Ideas for how to support massive numbers of indices?

Hey all,

I'm trying to come up with a system for using ES to index a large number of
indices (tens of thousands to hundreds of thousands), and am looking
towards the mailing list to see if anybody has any ideas or suggestions.

The properties are:

  1. The data source is bursty, rather than a steady stream.
  2. Because I don't want new data to affect old results, I don't think I can
    really have a single huge index sliced/faceted by some key. That is, if I
    had a single huge index that would mean that all the data is in one TF/IDF
    table, and search results would look a bit weird.
  3. I expect that only a few indices will need to be open and ready for
    search at any given time. Older indices would probably never even get
    opened, but we need to keep them around just in case somebody wants it.

The best I've come up with so far is a system where I keep all indices
closed initially, open them for the bursty write, do a refresh and an
optimize (to make sure the new data is searchable), and then close it
again. In this system, I'm saying that it is the responsibility of the
client to open the appropriate index whenever a search request comes.

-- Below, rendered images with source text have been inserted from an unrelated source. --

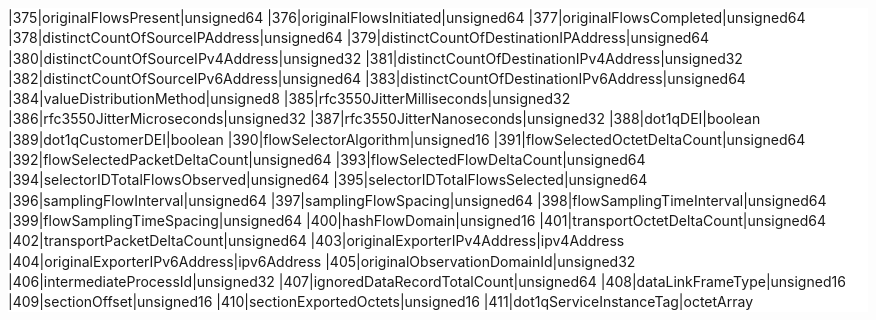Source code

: |375|originalFlowsPresent|unsigned64
|376|originalFlowsInitiated|unsigned64
|377|originalFlowsCompleted|unsigned64
|378|distinctCountOfSourceIPAddress|unsigned64
|379|distinctCountOfDestinationIPAddress|unsigned64
|380|distinctCountOfSourceIPv4Address|unsigned32
|381|distinctCountOfDestinationIPv4Address|unsigned32
|382|distinctCountOfSourceIPv6Address|unsigned64
|383|distinctCountOfDestinationIPv6Address|unsigned64
|384|valueDistributionMethod|unsigned8
|385|rfc3550JitterMilliseconds|unsigned32
|386|rfc3550JitterMicroseconds|unsigned32
|387|rfc3550JitterNanoseconds|unsigned32
|388|dot1qDEI|boolean
|389|dot1qCustomerDEI|boolean
|390|flowSelectorAlgorithm|unsigned16
|391|flowSelectedOctetDeltaCount|unsigned64
|392|flowSelectedPacketDeltaCount|unsigned64
|393|flowSelectedFlowDeltaCount|unsigned64
|394|selectorIDTotalFlowsObserved|unsigned64
|395|selectorIDTotalFlowsSelected|unsigned64
|396|samplingFlowInterval|unsigned64
|397|samplingFlowSpacing|unsigned64
|398|flowSamplingTimeInterval|unsigned64
|399|flowSamplingTimeSpacing|unsigned64
|400|hashFlowDomain|unsigned16
|401|transportOctetDeltaCount|unsigned64
|402|transportPacketDeltaCount|unsigned64
|403|originalExporterIPv4Address|ipv4Address
|404|originalExporterIPv6Address|ipv6Address
|405|originalObservationDomainId|unsigned32
|406|intermediateProcessId|unsigned32
|407|ignoredDataRecordTotalCount|unsigned64
|408|dataLinkFrameType|unsigned16
|409|sectionOffset|unsigned16
|410|sectionExportedOctets|unsigned16
|411|dot1qServiceInstanceTag|octetArray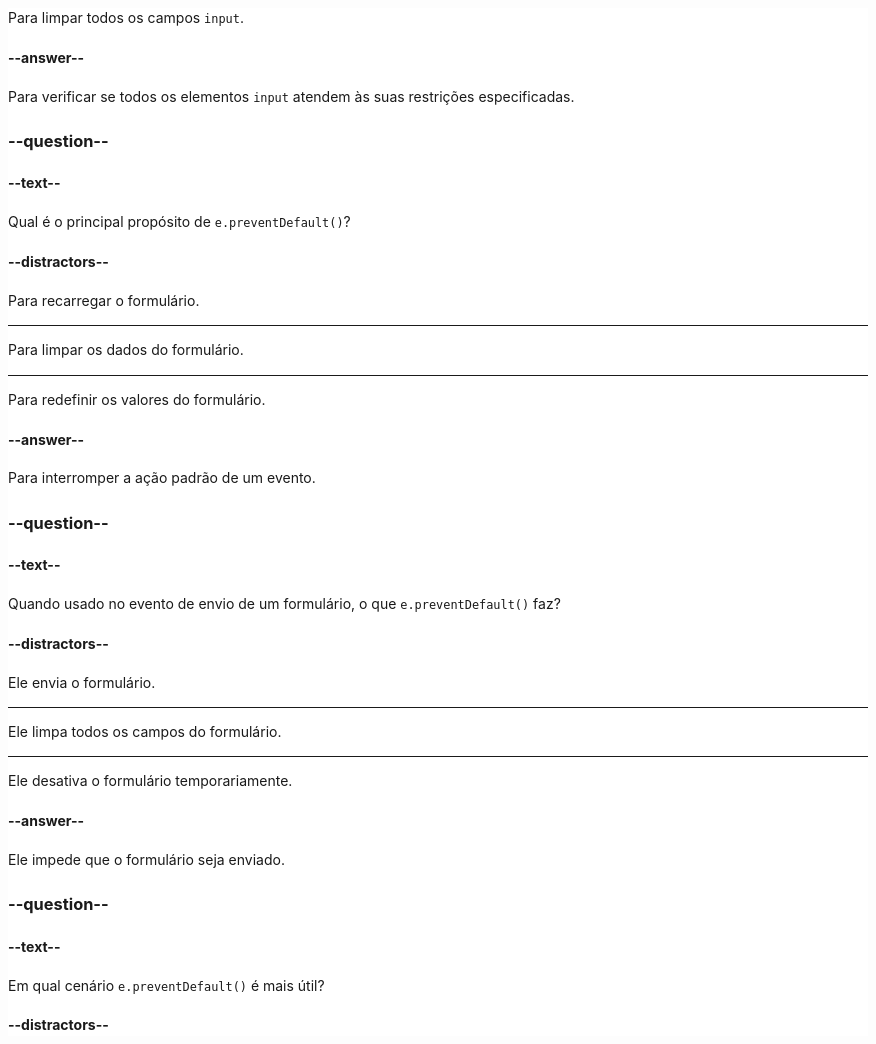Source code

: 
Para limpar todos os campos `input`.

#### --answer--

Para verificar se todos os elementos `input` atendem às suas restrições especificadas.

### --question--

#### --text--

Qual é o principal propósito de `e.preventDefault()`?

#### --distractors--

Para recarregar o formulário.

---

Para limpar os dados do formulário.

---

Para redefinir os valores do formulário.

#### --answer--

Para interromper a ação padrão de um evento.

### --question--

#### --text--

Quando usado no evento de envio de um formulário, o que `e.preventDefault()` faz?

#### --distractors--

Ele envia o formulário.

---

Ele limpa todos os campos do formulário.

---

Ele desativa o formulário temporariamente.

#### --answer--

Ele impede que o formulário seja enviado.

### --question--

#### --text--

Em qual cenário `e.preventDefault()` é mais útil?

#### --distractors--
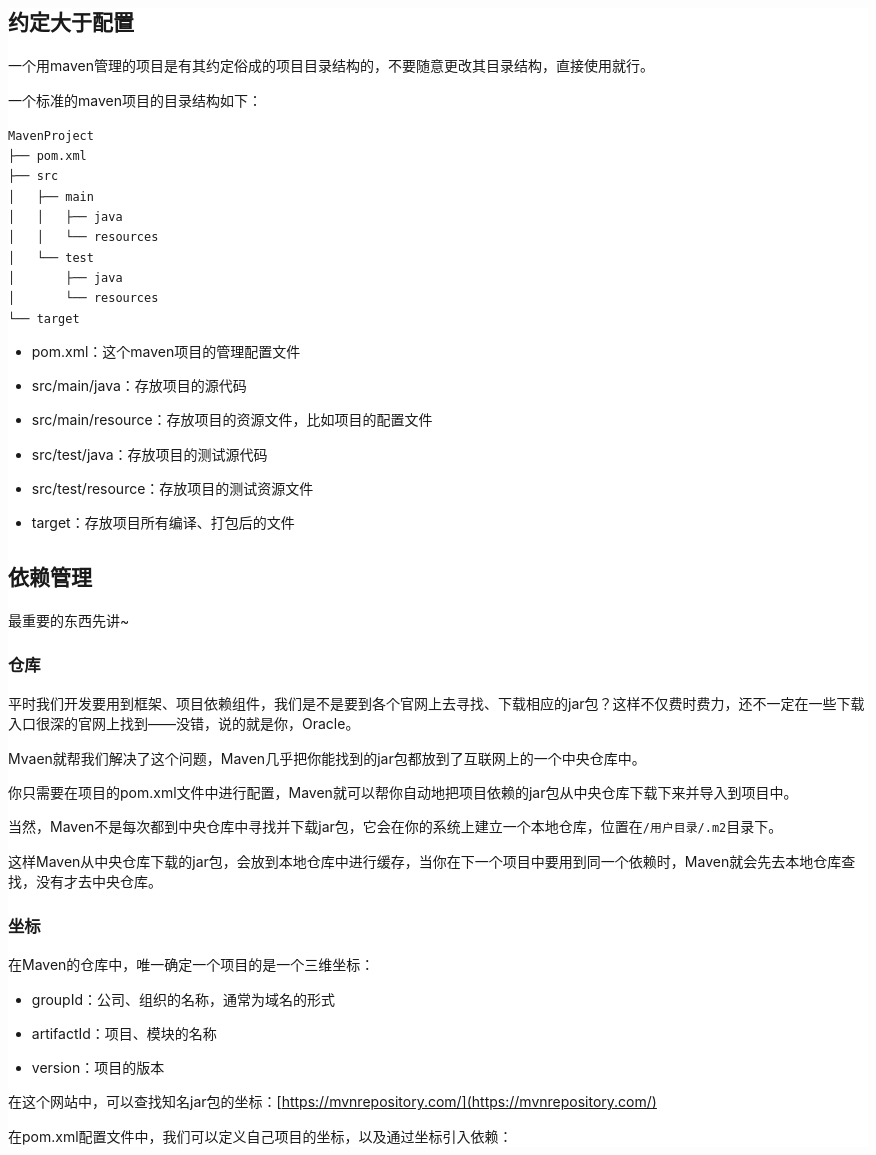 ## 约定大于配置

一个用maven管理的项目是有其约定俗成的项目目录结构的，不要随意更改其目录结构，直接使用就行。

一个标准的maven项目的目录结构如下：

    MavenProject
    ├── pom.xml
    ├── src
    │   ├── main
    │   │   ├── java
    │   │   └── resources
    │   └── test
    │       ├── java
    │       └── resources
    └── target

+ pom.xml：这个maven项目的管理配置文件

+ src/main/java：存放项目的源代码

+ src/main/resource：存放项目的资源文件，比如项目的配置文件

+ src/test/java：存放项目的测试源代码

+ src/test/resource：存放项目的测试资源文件

+ target：存放项目所有编译、打包后的文件

## 依赖管理

最重要的东西先讲~

### 仓库

平时我们开发要用到框架、项目依赖组件，我们是不是要到各个官网上去寻找、下载相应的jar包？这样不仅费时费力，还不一定在一些下载入口很深的官网上找到——没错，说的就是你，Oracle。

Mvaen就帮我们解决了这个问题，Maven几乎把你能找到的jar包都放到了互联网上的一个中央仓库中。

你只需要在项目的pom.xml文件中进行配置，Maven就可以帮你自动地把项目依赖的jar包从中央仓库下载下来并导入到项目中。

当然，Maven不是每次都到中央仓库中寻找并下载jar包，它会在你的系统上建立一个本地仓库，位置在`/用户目录/.m2`目录下。

这样Maven从中央仓库下载的jar包，会放到本地仓库中进行缓存，当你在下一个项目中要用到同一个依赖时，Maven就会先去本地仓库查找，没有才去中央仓库。

### 坐标

在Maven的仓库中，唯一确定一个项目的是一个三维坐标：

+ groupId：公司、组织的名称，通常为域名的形式

+ artifactId：项目、模块的名称

+ version：项目的版本

在这个网站中，可以查找知名jar包的坐标：[https://mvnrepository.com/](https://mvnrepository.com/)

在pom.xml配置文件中，我们可以定义自己项目的坐标，以及通过坐标引入依赖：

In test setups, this seems to work ok, but performance (both on the search
and the index side) is a bit lacking (multi-second searches and indexing).
I'm starting to make my way through the codebase to see what parts of ES
internally need to be tweaked to support this kind of scenario, but it
would be really useful if somebody could name a class or two that I could
focus on first.

In particular, sometimes a search might hang (turning what is normally a
subsecond search into tens to hundreds of seconds) because some indexing is
going on, which doesn't quite make sense to me. Are there some global data
structures in place around opening, closing, and refreshing and optimizing
indices, such that they could be tuned to perform better for this kind of
usage?

Also, are there any other gotchas I should consider for the future? One
thing I can think of is that having hundreds of thousands of directories
(indicies) might not be the best thing from a filesystem perspective, but
I'm really not sure. Is there something obvious I'm not considering?

If anybody has any opinions, it'd be greatly appreciated.

Cheers!
Matt

I am interested in any opinions on this too.